QUOTED PASSAGE section start
Complementary re patterns such as [\s\S] or [\w\W] are much slower than . with DOTALL #111259
Description
Bug report
Bug description:
import re
from time import perf_counter as time
p1 = re.compile(r"[\s\S]*")
p2 = re.compile(".*", re.DOTALL)
s = "a"*10000
for p in (p1,p2):
t0 = time()
for i in range(10000): _=p.match(s)
print(time()-t0)
Runtimes are 0.44 s vs 0.0016 s on my system. Instead of simplification, the [\s\S] is stepped through one after another. \s does not match so then \S is checked (the order [\S\s] is twice as fast for the string here). This is not solely an issue for larger matches. A 40 char string is processed half as fast when using [\s\S]. Even 10 chars take about 25% longer to process. I'm not completely sure whether this qualifies as a bug or an issue with documentation. Other languages don't have the DOTALL option and always rely on the first option. Plenty of posts on SO and elsewhere will thus advocate using [\s\S] as an all-matching regex pattern. Unsuspecting Python programmers such as @barneygale may expect [\s\S] to be identical to using a dot with DOTALL as seen below.
QUOTED PASSAGE section end
## TASK DETAILS:
In the bug report about regex speed, how much longer does a 10-character string take to process with [\s\S]? The data that follows comes from a separate source.
AVAILABLE DATA section start
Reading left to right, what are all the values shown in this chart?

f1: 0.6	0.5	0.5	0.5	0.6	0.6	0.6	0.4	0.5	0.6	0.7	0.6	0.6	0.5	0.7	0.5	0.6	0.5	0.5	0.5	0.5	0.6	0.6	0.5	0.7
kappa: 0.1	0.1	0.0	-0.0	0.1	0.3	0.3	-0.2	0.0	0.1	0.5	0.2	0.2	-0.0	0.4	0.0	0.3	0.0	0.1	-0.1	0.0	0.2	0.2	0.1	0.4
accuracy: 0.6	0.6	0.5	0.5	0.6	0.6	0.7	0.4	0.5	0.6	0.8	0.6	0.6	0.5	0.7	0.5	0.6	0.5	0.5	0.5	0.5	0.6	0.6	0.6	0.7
AVAILABLE DATA section end
## OUTPUT OF THE TASK:
About 25% longer.